### Your objective
Scan the material that follows for lines with "linejoin". Answer with how many there are, nothing else.

### Data excerpts
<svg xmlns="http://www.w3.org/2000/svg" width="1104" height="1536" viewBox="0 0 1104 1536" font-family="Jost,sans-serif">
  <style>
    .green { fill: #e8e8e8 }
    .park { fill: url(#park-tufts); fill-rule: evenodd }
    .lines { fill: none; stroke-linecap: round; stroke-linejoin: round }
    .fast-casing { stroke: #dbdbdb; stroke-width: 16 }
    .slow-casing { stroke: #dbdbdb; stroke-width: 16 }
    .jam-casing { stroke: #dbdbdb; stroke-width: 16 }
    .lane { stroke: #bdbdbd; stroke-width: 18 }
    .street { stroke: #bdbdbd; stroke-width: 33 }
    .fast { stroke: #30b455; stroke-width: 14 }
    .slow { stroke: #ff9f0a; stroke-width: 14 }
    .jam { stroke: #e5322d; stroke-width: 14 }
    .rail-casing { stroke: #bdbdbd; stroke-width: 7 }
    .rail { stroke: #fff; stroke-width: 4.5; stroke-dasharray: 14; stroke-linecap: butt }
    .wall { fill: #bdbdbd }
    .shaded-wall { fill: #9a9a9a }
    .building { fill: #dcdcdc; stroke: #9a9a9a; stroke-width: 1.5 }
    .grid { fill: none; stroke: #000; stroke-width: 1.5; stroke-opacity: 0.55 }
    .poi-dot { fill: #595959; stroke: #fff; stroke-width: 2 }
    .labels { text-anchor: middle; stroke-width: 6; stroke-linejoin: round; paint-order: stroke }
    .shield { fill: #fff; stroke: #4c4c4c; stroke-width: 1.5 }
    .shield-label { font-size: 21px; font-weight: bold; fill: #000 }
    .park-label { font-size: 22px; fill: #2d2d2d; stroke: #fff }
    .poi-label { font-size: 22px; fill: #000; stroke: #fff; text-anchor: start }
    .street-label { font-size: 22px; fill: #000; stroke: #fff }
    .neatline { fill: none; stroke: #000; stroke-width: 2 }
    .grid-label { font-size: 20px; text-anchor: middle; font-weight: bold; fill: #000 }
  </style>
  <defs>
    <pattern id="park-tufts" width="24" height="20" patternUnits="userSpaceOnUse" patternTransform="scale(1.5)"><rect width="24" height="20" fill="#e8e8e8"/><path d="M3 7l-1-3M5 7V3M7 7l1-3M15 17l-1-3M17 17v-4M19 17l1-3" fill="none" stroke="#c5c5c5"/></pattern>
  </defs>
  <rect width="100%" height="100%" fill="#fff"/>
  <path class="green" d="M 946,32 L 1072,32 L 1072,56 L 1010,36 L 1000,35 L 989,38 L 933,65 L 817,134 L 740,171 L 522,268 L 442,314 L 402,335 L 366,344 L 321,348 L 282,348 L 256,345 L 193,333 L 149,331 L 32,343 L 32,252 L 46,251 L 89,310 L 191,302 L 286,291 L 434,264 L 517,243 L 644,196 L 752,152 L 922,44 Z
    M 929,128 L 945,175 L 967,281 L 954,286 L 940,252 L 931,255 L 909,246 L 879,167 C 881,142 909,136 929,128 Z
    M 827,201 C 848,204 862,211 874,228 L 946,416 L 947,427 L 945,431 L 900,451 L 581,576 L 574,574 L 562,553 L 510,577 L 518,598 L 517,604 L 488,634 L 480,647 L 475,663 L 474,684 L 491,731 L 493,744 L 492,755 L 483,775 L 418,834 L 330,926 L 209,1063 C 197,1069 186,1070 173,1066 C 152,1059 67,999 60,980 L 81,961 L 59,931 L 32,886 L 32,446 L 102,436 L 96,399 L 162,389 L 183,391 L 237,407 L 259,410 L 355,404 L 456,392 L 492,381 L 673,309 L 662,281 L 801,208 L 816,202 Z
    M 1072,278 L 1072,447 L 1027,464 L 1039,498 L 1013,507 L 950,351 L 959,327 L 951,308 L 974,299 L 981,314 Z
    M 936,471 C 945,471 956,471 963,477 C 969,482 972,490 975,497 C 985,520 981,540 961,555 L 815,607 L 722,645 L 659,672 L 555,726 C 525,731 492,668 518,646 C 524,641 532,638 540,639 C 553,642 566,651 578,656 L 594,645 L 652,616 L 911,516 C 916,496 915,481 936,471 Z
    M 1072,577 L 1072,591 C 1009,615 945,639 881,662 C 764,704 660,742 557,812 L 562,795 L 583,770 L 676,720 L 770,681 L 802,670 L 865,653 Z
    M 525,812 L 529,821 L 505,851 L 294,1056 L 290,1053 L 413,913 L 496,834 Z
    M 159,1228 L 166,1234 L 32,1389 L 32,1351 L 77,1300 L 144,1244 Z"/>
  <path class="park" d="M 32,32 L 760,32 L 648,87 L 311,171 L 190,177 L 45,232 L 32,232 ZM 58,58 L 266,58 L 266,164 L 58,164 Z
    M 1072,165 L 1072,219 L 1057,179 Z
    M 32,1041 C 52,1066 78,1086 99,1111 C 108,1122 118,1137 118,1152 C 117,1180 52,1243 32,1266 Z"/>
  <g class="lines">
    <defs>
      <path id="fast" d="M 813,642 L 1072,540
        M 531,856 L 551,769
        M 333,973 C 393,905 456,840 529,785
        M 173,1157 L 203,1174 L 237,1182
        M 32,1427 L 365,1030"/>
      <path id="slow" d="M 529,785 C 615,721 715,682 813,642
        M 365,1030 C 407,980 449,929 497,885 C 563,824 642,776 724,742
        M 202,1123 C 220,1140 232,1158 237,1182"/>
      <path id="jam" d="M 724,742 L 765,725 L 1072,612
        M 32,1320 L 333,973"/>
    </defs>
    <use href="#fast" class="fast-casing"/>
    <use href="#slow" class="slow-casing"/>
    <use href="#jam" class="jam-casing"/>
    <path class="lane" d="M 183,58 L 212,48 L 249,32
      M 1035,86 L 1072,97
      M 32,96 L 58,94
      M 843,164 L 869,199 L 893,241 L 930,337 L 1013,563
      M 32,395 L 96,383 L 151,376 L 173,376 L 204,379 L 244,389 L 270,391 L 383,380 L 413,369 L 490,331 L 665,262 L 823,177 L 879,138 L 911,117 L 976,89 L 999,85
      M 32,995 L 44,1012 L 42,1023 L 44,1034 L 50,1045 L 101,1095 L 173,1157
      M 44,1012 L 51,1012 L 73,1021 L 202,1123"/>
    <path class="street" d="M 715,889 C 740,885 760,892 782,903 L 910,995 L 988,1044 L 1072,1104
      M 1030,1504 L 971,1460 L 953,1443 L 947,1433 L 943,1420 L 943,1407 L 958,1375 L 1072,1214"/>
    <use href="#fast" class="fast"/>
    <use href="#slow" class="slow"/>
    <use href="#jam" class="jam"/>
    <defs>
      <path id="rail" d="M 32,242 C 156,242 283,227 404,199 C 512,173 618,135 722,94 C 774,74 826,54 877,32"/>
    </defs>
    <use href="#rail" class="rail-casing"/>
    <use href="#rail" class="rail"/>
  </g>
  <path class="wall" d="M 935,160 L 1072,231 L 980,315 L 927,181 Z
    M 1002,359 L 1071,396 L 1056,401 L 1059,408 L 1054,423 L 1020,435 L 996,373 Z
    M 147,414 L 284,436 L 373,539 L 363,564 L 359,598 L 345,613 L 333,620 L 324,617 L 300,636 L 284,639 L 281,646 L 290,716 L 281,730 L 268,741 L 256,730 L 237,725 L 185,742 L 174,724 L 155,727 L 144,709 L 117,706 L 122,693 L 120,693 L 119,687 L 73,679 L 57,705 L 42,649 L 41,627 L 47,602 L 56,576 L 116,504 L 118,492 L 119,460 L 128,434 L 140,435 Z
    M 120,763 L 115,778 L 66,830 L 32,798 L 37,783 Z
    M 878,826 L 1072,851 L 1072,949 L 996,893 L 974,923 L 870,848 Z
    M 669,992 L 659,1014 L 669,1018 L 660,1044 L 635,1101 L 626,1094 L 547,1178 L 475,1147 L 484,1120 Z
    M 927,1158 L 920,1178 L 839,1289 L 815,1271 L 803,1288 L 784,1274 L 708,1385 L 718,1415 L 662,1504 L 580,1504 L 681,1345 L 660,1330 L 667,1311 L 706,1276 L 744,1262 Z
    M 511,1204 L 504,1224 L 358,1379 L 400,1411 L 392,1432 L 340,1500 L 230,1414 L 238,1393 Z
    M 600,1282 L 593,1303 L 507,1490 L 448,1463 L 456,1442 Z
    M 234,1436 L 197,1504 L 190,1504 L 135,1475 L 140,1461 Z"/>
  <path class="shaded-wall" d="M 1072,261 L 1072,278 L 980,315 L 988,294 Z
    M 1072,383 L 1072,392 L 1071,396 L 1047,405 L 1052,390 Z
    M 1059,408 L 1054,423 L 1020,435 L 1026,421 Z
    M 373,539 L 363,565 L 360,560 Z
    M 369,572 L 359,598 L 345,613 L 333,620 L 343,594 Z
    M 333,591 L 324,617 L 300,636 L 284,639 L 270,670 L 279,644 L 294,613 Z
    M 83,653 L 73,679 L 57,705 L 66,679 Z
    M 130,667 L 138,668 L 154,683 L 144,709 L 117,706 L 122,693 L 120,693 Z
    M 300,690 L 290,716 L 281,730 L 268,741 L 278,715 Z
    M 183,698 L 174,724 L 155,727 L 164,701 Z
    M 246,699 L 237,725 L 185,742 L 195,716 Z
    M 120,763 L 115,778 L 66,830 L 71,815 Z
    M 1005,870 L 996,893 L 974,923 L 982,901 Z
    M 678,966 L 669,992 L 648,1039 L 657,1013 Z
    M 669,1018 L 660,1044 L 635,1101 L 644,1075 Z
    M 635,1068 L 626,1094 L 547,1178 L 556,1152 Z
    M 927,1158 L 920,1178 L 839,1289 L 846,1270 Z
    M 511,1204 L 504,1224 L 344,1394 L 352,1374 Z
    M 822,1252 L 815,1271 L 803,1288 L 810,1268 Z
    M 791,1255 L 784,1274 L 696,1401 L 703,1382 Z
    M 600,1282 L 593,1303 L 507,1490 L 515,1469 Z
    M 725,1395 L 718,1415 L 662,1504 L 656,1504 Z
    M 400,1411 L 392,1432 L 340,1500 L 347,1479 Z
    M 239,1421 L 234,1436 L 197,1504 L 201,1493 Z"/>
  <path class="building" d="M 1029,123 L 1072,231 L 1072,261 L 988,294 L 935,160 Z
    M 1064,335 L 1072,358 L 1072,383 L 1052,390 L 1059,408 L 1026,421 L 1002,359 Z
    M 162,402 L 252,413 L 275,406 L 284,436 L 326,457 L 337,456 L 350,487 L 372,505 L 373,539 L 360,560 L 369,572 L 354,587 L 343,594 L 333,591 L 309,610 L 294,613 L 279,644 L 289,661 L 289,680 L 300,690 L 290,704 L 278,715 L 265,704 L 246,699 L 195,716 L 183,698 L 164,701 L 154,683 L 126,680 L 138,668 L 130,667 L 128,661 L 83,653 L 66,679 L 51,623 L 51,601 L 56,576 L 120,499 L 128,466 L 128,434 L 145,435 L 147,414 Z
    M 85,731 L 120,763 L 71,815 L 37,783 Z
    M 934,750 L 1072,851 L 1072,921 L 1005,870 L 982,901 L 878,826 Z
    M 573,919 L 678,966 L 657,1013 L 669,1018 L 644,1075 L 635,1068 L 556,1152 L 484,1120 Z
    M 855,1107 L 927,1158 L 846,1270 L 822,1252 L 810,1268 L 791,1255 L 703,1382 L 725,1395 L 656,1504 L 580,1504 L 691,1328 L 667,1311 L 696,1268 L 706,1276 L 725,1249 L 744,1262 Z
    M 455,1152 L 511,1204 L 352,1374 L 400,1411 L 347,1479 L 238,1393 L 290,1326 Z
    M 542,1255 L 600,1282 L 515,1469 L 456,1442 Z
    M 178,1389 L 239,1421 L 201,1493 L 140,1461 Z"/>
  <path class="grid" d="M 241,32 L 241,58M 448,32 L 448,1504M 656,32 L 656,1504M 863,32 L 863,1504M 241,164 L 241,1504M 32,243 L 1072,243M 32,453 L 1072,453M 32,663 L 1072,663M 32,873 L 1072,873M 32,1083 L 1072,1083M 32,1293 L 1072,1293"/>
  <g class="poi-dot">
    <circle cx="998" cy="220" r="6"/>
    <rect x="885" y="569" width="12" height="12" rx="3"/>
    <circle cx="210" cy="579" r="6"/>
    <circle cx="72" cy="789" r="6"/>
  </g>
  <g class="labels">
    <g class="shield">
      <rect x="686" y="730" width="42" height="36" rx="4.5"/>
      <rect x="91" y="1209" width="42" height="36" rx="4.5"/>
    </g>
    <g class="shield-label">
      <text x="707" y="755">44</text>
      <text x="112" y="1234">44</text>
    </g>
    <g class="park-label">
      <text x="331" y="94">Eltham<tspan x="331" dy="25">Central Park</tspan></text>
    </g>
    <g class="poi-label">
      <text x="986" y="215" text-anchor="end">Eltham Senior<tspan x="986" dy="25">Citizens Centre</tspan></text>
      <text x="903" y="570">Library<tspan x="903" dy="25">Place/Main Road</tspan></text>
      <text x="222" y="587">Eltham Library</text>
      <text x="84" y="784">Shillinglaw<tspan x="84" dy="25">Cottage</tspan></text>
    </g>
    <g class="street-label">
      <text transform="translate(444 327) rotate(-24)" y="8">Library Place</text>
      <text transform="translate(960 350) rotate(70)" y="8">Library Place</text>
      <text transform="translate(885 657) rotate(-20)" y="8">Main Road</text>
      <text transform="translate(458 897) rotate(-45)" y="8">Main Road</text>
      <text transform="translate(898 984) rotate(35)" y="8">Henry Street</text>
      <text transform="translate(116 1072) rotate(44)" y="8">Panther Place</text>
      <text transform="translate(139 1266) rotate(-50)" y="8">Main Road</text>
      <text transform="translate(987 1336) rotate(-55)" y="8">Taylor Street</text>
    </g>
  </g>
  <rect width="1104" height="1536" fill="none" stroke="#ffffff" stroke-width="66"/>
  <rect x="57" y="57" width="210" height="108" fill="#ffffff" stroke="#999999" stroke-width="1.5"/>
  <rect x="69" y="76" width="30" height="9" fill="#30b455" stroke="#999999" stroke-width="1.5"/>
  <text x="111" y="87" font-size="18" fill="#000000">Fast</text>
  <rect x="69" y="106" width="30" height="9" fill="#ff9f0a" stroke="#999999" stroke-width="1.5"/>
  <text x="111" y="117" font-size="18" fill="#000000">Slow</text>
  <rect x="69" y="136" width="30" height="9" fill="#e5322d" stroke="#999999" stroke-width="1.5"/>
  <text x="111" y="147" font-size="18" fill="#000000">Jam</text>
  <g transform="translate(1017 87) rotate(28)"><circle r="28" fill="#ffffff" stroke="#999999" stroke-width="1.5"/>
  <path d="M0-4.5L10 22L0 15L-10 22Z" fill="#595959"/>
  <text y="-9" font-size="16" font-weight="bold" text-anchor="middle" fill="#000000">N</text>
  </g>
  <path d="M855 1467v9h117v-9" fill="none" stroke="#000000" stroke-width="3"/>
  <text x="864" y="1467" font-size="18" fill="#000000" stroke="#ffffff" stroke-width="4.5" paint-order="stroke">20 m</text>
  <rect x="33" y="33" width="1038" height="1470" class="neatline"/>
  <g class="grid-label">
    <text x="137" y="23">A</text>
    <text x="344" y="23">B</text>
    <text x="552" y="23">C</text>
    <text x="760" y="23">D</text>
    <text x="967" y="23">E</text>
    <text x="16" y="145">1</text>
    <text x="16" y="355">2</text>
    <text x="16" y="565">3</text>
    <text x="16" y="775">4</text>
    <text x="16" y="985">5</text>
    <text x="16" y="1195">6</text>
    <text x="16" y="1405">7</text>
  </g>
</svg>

### Output below
2